PropertyPurposeCRA Relevance
Code signingEnsures firmware comes from the legitimate manufacturerMandatory — prevents malicious firmware injection
Anti-rollbackPrevents downgrade to vulnerable old firmwareMandatory — monotonic version counter in OTP fuses
A/B partitioningAtomic updates with fallback to known-good imageBest practice — prevents bricked devices
Hardware Root of TrustSigning key verification anchored in tamper-resistant hardwareMandatory — software-only key storage is insufficient
Encrypted transportTLS 1.3 for download channelMandatory — prevents man-in-the-middle attacks
Encrypted payloadFirmware image encrypted (optional)Recommended — protects IP, prevents reverse engineering
Delta updatesOnly changed bytes transmittedOptimization — reduces bandwidth for constrained devices

OTA Without Secure Hardware: The Risk

Many existing IoT devices implement OTA updates with software-only security:

AspectSoftware-Only OTAHardware-Secured OTA
Signing key storageFlash memory or file systemSecure Element / HSM / OTP fuses
Key extraction riskHigh — JTAG/SWD dump, firmware analysisPhysically unextractable
Rollback protectionSoftware flag (modifiable)Hardware monotonic counter (irreversible)
Boot verificationOptional, bypassableSecure Boot from HRoT
CRA compliant❌ No✅ Yes

The firmware trap: A device with software-only OTA can receive updates, but an attacker who extracts the signing key can push malicious firmware to every device in deployment. Hardware-secured OTA makes this physically impossible.

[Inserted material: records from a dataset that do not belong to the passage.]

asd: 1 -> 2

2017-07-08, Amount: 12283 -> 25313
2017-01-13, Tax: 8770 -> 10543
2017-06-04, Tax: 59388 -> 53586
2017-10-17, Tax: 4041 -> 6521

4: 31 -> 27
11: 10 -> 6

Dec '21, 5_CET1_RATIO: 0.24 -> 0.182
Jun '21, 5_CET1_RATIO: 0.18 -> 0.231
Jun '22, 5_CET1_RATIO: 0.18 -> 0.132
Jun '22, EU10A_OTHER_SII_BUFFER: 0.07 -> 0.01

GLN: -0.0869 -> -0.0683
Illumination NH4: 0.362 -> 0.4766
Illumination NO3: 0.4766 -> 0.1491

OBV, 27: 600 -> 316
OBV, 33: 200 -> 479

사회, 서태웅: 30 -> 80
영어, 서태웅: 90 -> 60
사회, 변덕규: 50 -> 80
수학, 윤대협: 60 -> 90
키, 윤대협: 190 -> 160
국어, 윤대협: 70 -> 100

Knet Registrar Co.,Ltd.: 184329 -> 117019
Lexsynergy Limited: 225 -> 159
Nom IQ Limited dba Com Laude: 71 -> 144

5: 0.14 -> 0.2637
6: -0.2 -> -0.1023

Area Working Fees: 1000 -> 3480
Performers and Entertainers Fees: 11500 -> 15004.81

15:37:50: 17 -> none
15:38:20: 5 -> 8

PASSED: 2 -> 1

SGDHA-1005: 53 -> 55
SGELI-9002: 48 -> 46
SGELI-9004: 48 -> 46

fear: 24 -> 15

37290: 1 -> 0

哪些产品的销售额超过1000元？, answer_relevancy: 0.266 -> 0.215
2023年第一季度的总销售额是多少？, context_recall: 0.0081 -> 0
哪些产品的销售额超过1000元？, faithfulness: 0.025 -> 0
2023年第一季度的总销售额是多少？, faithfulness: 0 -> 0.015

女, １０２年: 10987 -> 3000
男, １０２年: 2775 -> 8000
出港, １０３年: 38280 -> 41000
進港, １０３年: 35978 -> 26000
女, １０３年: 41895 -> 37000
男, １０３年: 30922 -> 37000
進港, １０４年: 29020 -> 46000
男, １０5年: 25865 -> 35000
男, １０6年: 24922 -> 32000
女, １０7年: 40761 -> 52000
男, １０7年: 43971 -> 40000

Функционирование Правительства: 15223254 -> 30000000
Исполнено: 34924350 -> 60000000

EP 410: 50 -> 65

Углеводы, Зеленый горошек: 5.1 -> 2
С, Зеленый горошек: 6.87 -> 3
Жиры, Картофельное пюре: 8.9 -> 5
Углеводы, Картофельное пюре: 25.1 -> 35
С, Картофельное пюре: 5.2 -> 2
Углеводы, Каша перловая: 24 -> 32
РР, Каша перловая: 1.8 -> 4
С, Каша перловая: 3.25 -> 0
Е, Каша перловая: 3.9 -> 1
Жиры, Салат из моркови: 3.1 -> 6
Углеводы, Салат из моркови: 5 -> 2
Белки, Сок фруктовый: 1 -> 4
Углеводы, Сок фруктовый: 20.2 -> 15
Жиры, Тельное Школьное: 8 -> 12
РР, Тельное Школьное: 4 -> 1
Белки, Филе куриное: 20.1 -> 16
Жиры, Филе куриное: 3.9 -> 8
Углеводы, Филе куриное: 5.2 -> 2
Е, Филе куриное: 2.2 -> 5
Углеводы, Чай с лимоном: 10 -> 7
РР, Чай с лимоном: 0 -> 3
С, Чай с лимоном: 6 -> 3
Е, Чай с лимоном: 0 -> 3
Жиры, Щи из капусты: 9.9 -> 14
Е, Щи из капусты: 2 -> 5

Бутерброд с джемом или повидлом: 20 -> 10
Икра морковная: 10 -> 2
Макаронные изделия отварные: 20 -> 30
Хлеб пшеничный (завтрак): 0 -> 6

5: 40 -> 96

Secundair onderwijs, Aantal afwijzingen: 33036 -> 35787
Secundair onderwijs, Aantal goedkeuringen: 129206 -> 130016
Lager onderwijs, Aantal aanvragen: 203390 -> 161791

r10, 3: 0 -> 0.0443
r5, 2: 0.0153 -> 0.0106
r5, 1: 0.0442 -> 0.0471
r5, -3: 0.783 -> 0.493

  • Secure Boot — The boot-time verification process that ensures only OTA-delivered, signed firmware executes.
  • Hardware Root of Trust — The tamper-resistant hardware that stores OTA signing key verification material.
  • CRA — The EU regulation mandating secure OTA capability for connected products.
  • SBOM — OTA update metadata should include SBOM diffs to track component changes.